Elzaburu ha presentado hace poco una fundación con su nombre dedicada a promover la investigación en propiedad intelectual —“la innovación es lo que permite crear empleo, la clave del desarrollo”—, pero habla con el mismo orgullo de otra, la Sociedad Protectora de Niños, que fundó hace 125 años su antepasado y primer director del despacho, Julio Vizcarrondo. Este volvió a España de Puerto Rico tras manumitir a todos sus esclavos. Casi se vio forzado a regresar por el rechazo de sus vecinos: “La sociedad era muy conservadora”, justifica Elzaburu.

En tantos años de ejercicio, las anécdotas se acumulan. “Al principio todas las ideas son inverosímiles; fíjese en la fregona”, dice con humor. También habla divertido de una cena con Fidel Castro. “Fuimos a Cuba por sugerencia de Fraga. Rafael del Pino, el presidente de Ferrovial, se la pasó hablándole de las ventajas del libre mercado; obviamente, no le hizo ni caso”.

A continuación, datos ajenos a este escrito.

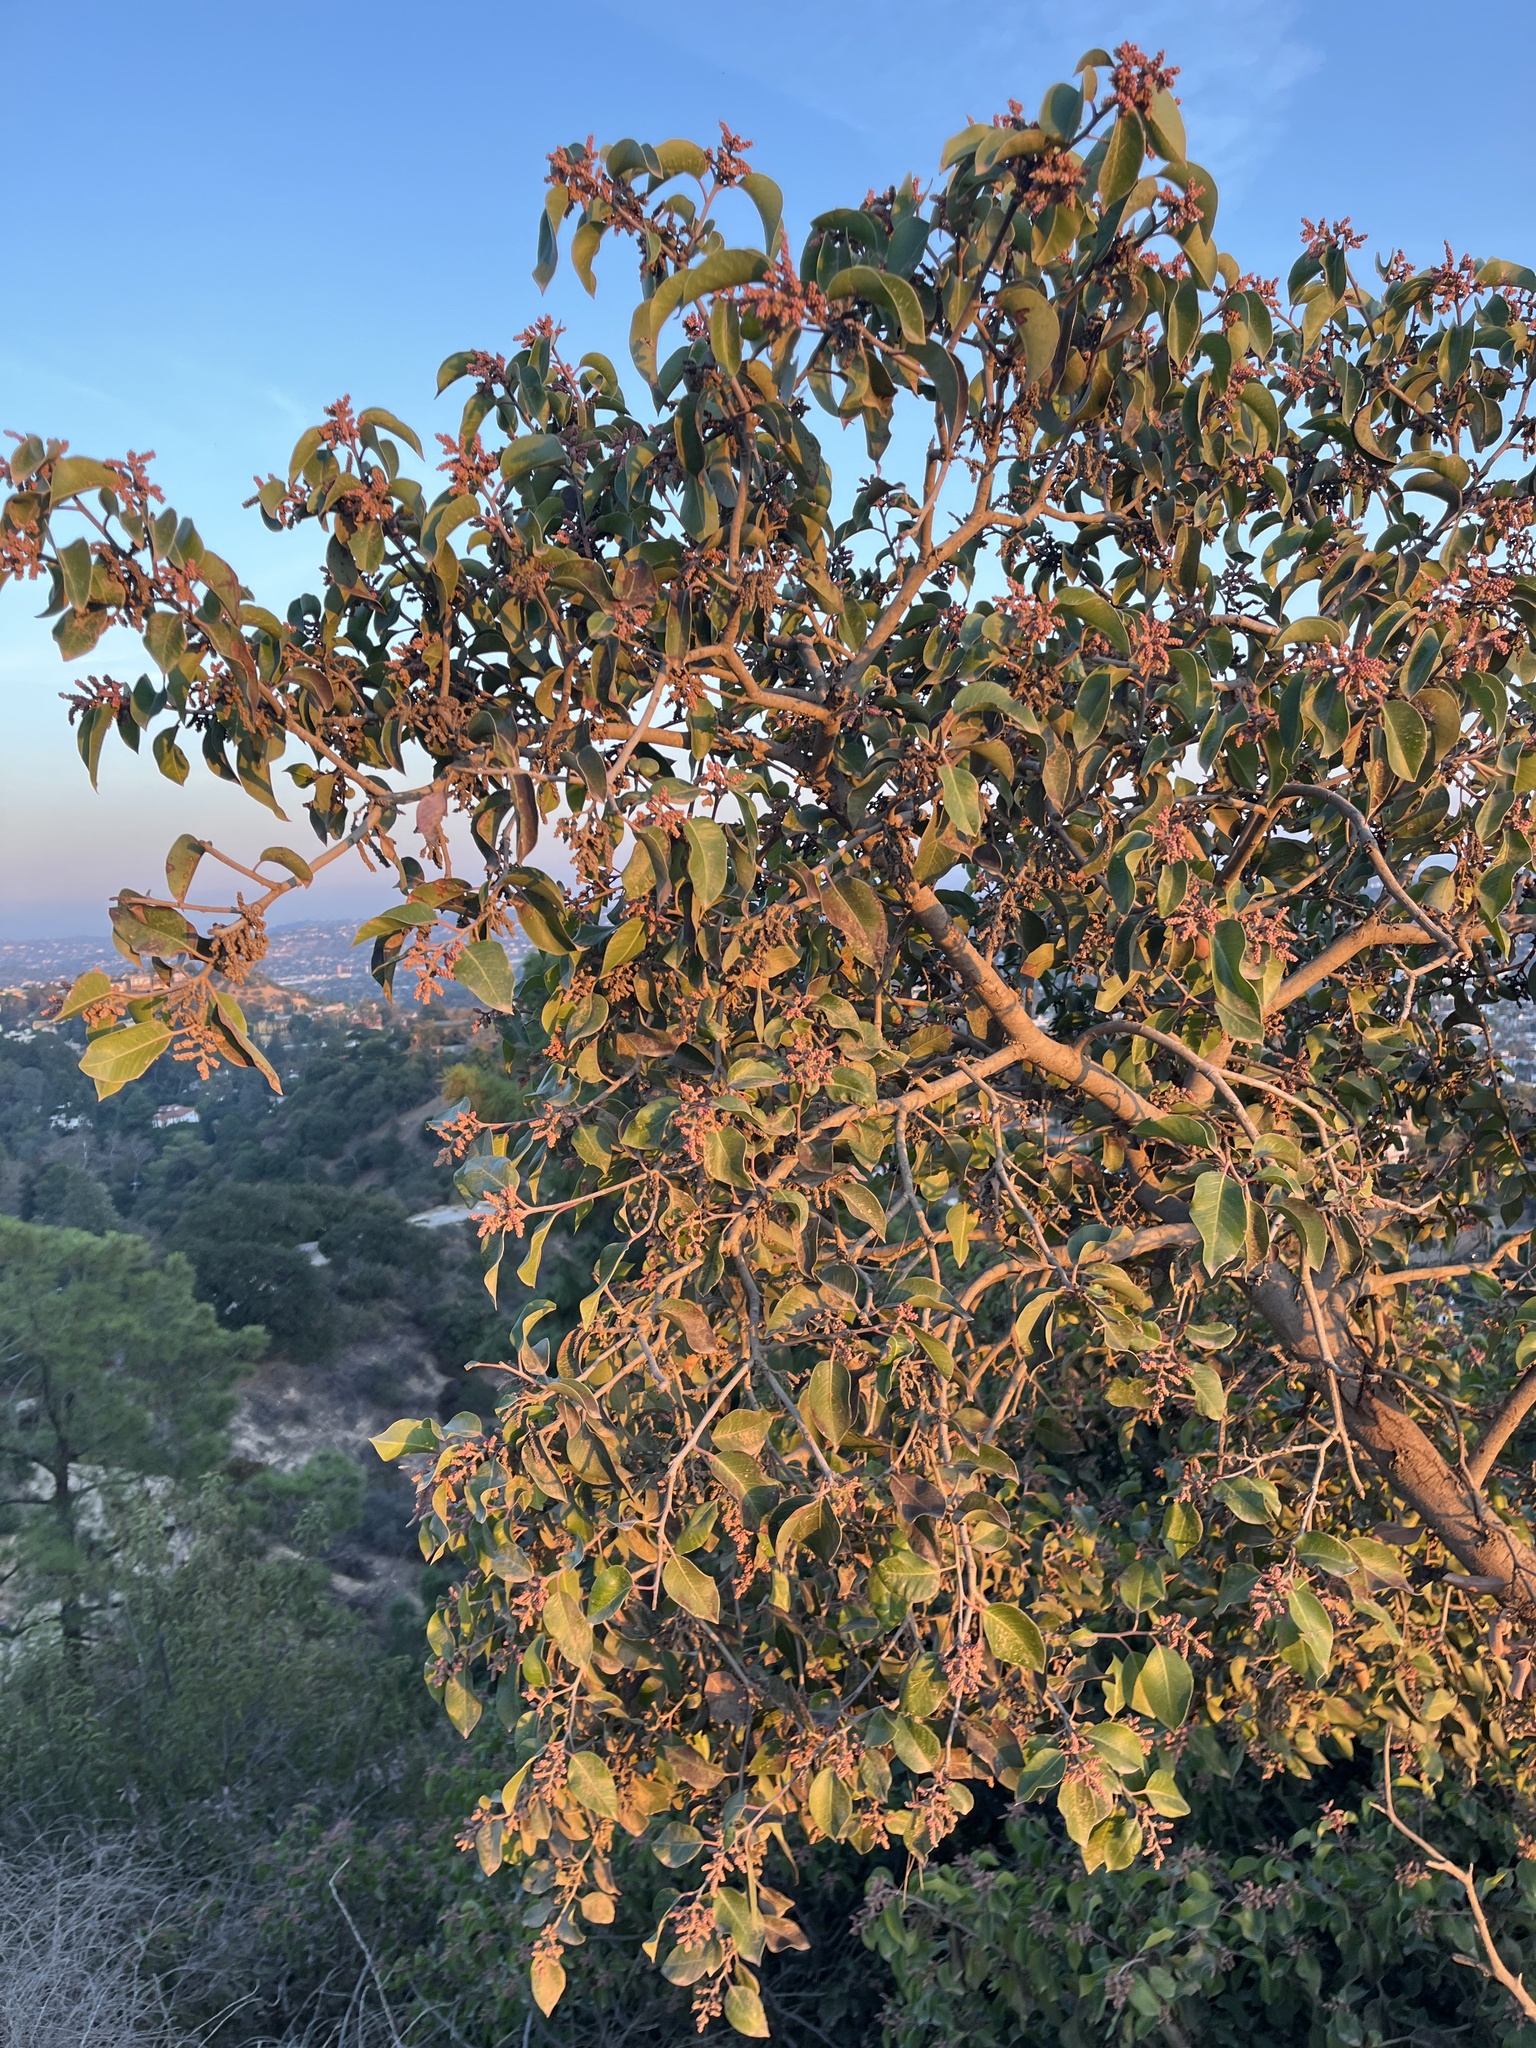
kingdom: Plantae
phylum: Tracheophyta
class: Magnoliopsida
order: Sapindales
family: Anacardiaceae
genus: Rhus
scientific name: Rhus ovata
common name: Sugar sumac
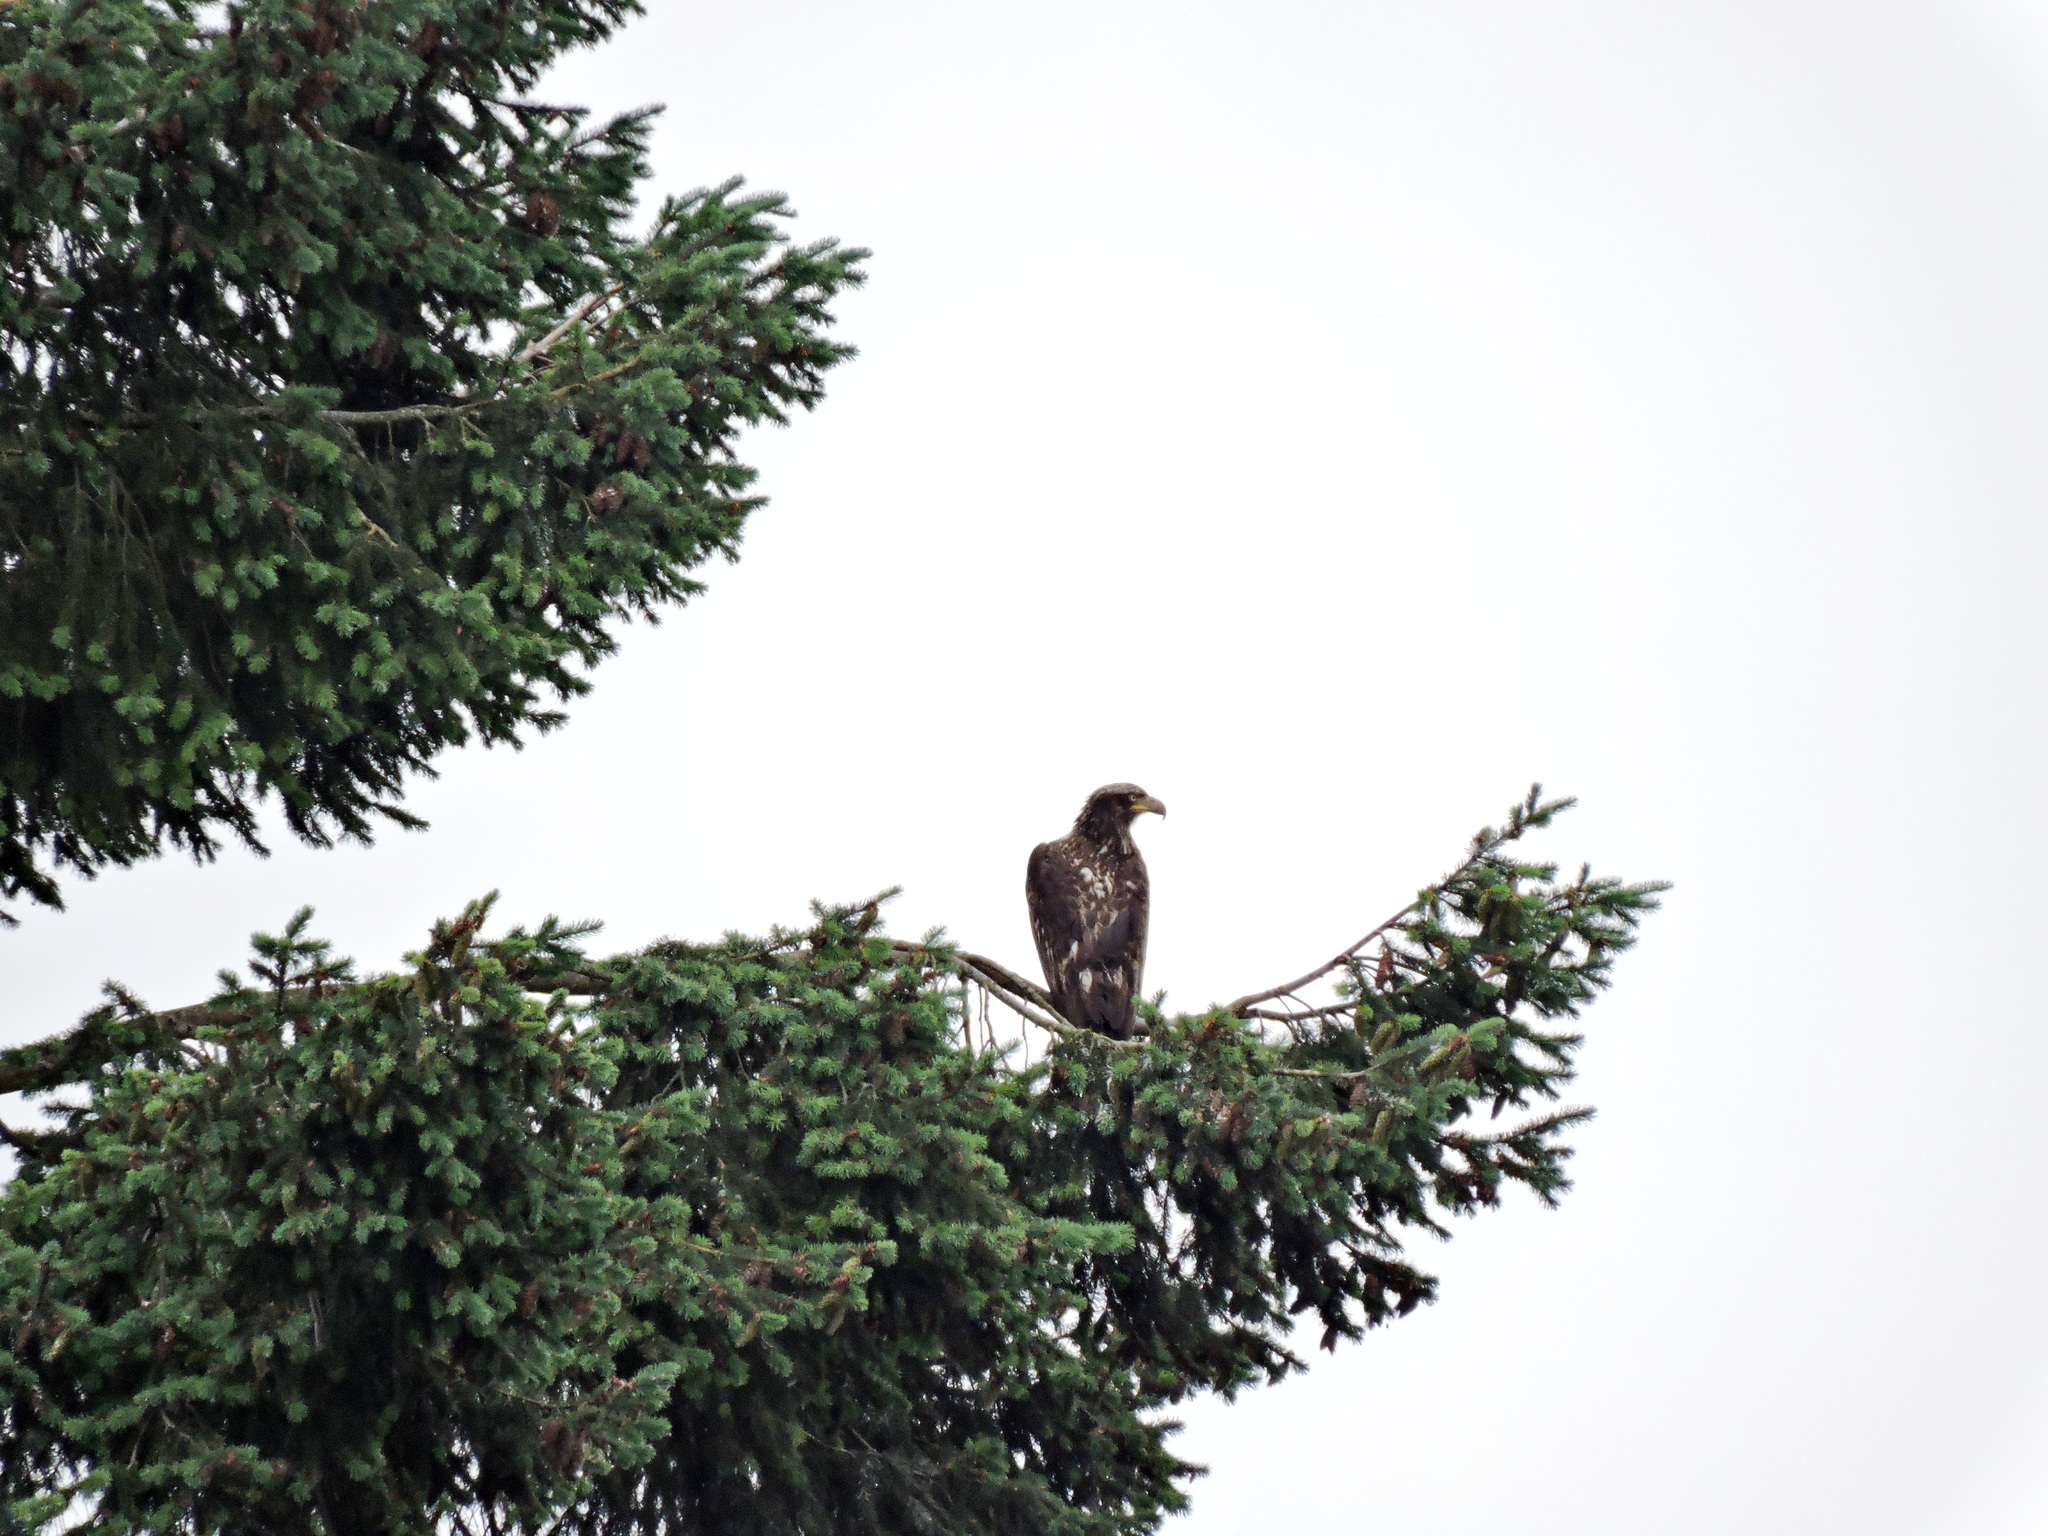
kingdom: Animalia
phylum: Chordata
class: Aves
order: Accipitriformes
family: Accipitridae
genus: Haliaeetus
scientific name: Haliaeetus leucocephalus
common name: Bald eagle
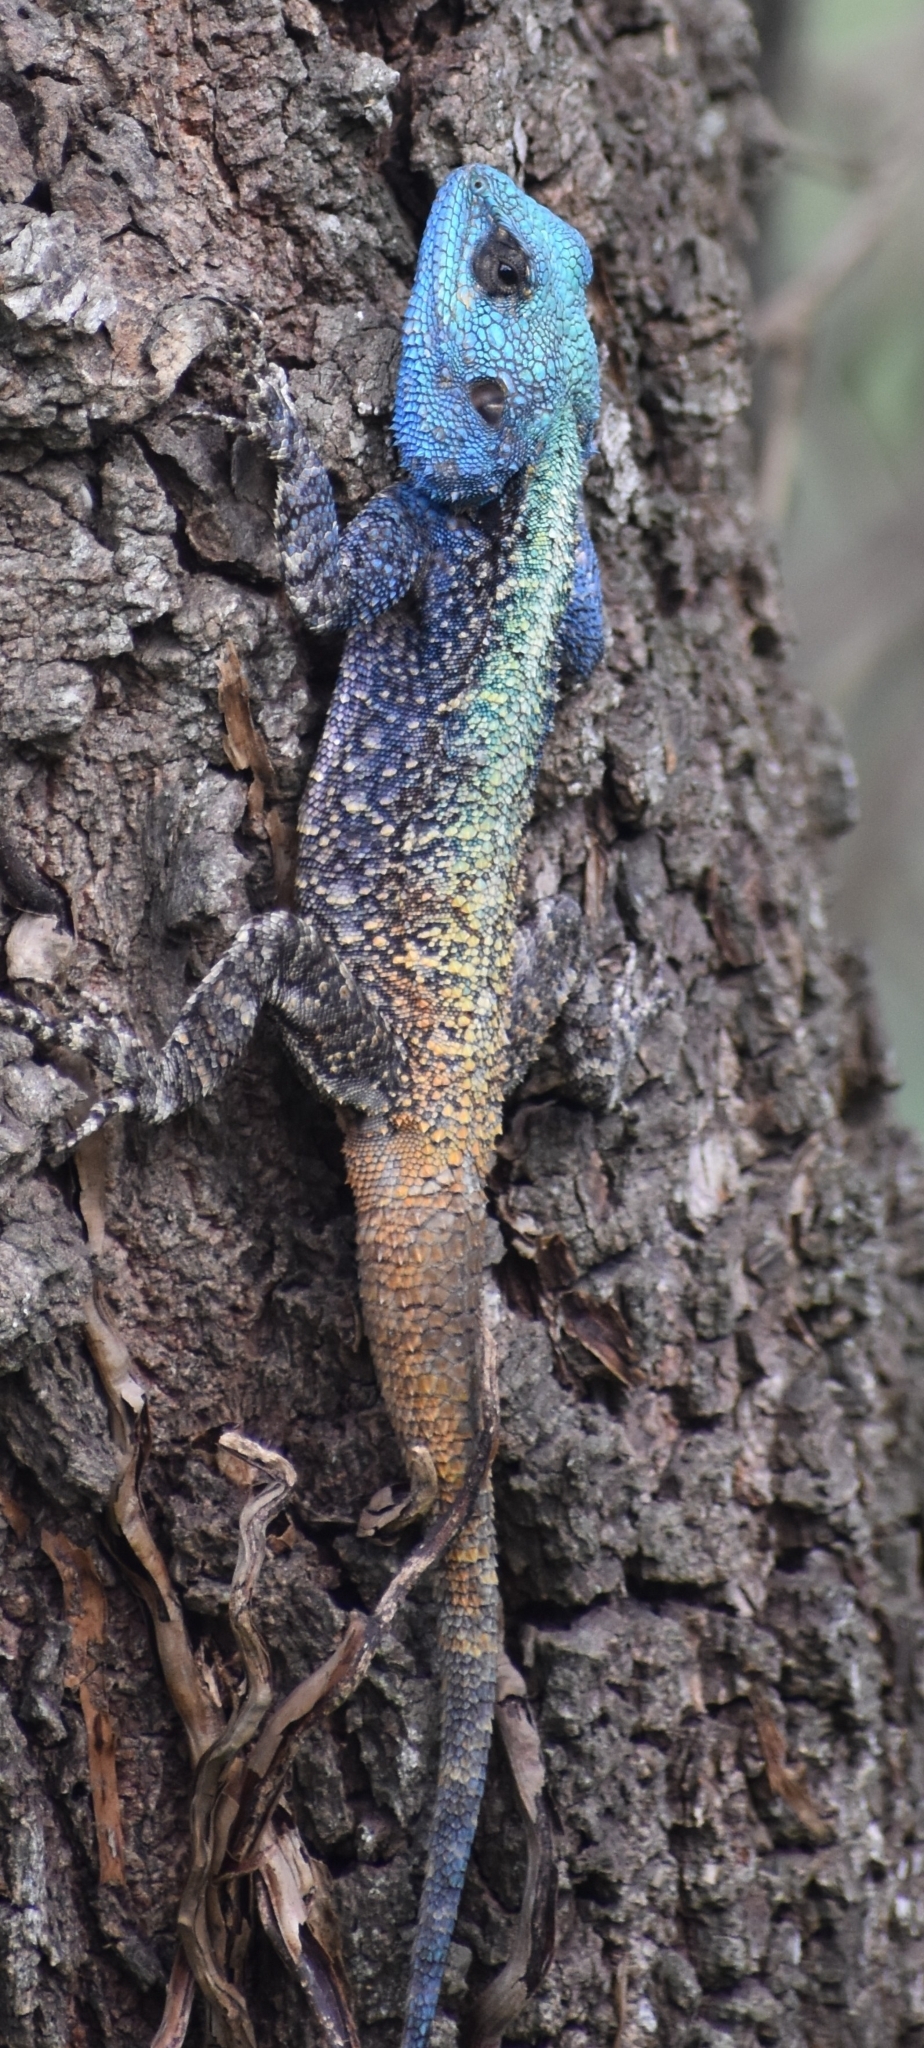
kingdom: Animalia
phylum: Chordata
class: Squamata
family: Agamidae
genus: Acanthocercus
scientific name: Acanthocercus atricollis
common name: Southern tree agama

De la historia reciente, a Elzaburu no le gusta la decisión de la UE de que la Oficina de Patentes solo admita registros en inglés, francés y alemán. “El español, que es la segunda lengua del mundo, debía ser un idioma de la innovación. Yo conseguí en 1972 que fuera declarado lengua oficial de la AIPPI [Asociación Internacional para la Protección de la Propiedad Industrial]”. Ello, entre otras cosas, le valió la Gran Cruz de Isabel la Católica en 2001. Como despedida, dedica al periodista el libro que publicó entonces como recuerdo. “Tengo un título, marqués de la Esperanza. Ya no se lleva, pero suelo ponerlo”, dice casi pidiendo permiso. Mientras firma, cuenta la última anécdota: “Mi esposa es la condesa de Buena Esperanza; entre los dos tenemos los dos títulos más bonitos de España”.